I'd go with the Toilet Bowl Nebula. There is a kind of comfort there, I guess.
Chris
*****************************************
Chris L Peterson
Cloudbait Observatory https://www.cloudbait.com
Looks like that planet eater from "Star Trek" TOS. Once again, serendipity aimed an open end our way so we can see the innards. Remind me to hunt down the percentage of open-ended nebulae aimed our way vs those we see from the side. I think the sides should glow in infrared?
Boomer12k wrote:
Could it be running into material that was already there?
http://en.wikipedia.org/wiki/NGC_3132 wrote:
<<Images of NGC 3132 reveal two stars close together within the nebulosity, one [star] of 10th magnitude, the other 16th. The central planetary nebula nucleus (PNN) or white dwarf central star is the fainter of these two stars. This hot central star of about 100,000 K has now blown off its layers and is making the nebula fluoresce brightly from the emission of its intense ultraviolet radiation.>>
Art...
I was thinking about the dust...not so much the blown off shell of gases. Do the DUST lanes come from the star? Or are they material that was in the interstellar medium. It is .8 light year in diameter. It is like a shock wave or Bow wave running into existing material.

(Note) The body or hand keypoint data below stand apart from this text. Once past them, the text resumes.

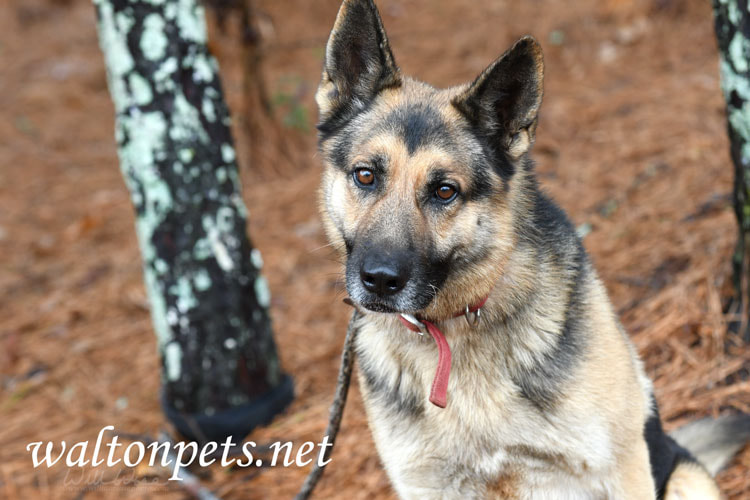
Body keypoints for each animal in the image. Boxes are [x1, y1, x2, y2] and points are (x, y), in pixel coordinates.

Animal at [316, 1, 750, 498]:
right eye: (365, 175)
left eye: (445, 191)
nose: (380, 281)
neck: (457, 327)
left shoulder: (622, 471)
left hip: (683, 479)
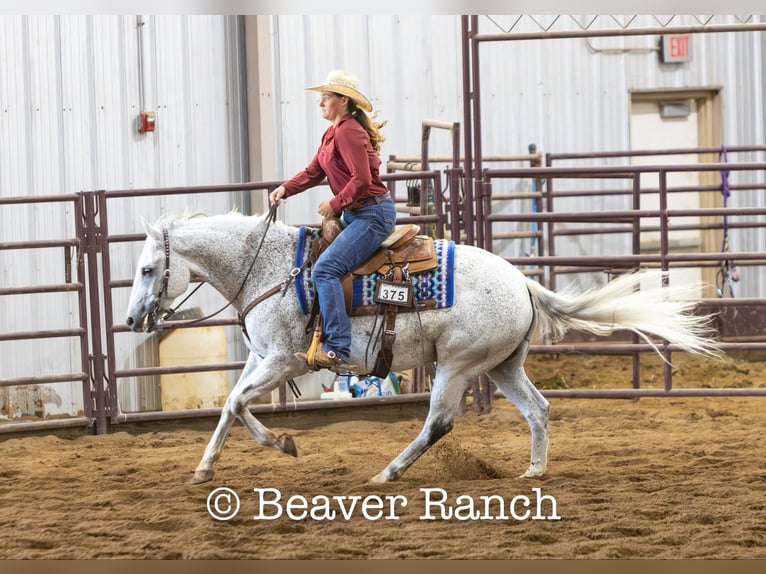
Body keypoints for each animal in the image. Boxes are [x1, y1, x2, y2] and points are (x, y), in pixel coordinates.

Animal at [125, 211, 719, 485]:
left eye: (148, 268)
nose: (132, 319)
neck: (270, 268)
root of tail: (523, 283)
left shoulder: (283, 361)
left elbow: (236, 403)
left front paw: (281, 444)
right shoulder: (260, 358)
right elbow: (231, 406)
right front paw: (208, 468)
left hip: (457, 366)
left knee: (439, 423)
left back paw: (387, 473)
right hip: (502, 367)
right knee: (539, 409)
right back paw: (533, 471)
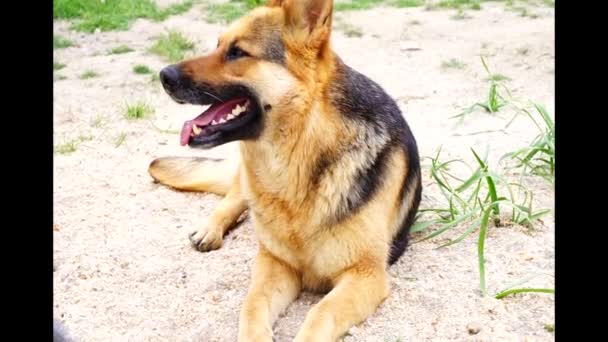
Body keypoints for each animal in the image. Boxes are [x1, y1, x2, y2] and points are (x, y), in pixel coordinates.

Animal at [150, 0, 420, 340]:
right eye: (218, 45)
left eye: (237, 52)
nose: (164, 75)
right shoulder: (276, 265)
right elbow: (252, 305)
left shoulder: (365, 275)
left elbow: (321, 313)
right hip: (246, 186)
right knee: (233, 198)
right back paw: (209, 228)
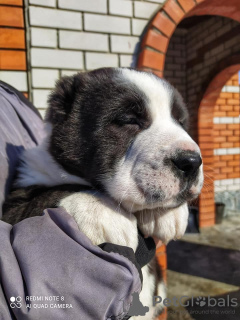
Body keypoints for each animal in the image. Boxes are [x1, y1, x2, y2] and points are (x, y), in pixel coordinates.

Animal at [2, 68, 203, 320]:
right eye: (129, 120)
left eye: (182, 122)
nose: (192, 162)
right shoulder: (15, 202)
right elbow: (53, 191)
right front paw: (102, 211)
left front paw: (167, 214)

Was the dust apart of the system, or beyond the system, in the system's Ort Cloud perhaps?
"Neither the unusual shape of the surrounding cooler shell nor the structure and placements of the cool filamentary dust lanes running across NGC 3132 are well understood."
Makes me think the dust lane structure and placement is not from the Star, itself...
Postby bryan.leveritt@ yaho » Wed Apr 10, 2013 3:24 am
Source of the observed structure of NGC3132
I can see and visualize what caused this opening and strings but can I put it into words. First proposal, As we visualize the the ejecta from the exploding star heading toward the young star. It impacts the magnetic field of the young star and like the solar wind and earth is to a great extent parted around the magnetic field of the star. This creates the hole in the ejecta. As it is propelled past the young star some that is closer to the star is pulled by gravity into a rotating turbulence on the back side of the young star. These rotating turbulences affected by their forward and rotational momentum and possibly their small gravity have unfurled,straitened out. Like several dust devils they have formed the strings. Look at the strings for the residual structure of this origin.
The second proposal is similar, but instead the hole is created by the gravity field of the young star pulling in the ejecta within the range of the star's gravity. This would heat up the young star also. Ejecta that has sufficient velocity to pass by but was deflected into turbulence on the backside of the young star forms into vortexes which have straightened out forming the strings. This is much like a fluid flowing around a round object. The rotation of the binary system further stirs up the ejecta with their gravitational fields and rotary momentum. With a proper computer program this should be easy to model. This program should be at NASA or in the engineering department of a university. This is a good research project for one of you with access to to these programs.